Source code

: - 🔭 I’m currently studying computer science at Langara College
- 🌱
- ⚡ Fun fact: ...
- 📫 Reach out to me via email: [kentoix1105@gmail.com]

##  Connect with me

To-do item –
The records above are to be set down again exactly as written.

Written response –
Source code

: - 🔭 I’m currently studying computer science at Langara College
- 🌱
- ⚡ Fun fact: ...
- 📫 Reach out to me via email: [kentoix1105@gmail.com]

##  Connect with me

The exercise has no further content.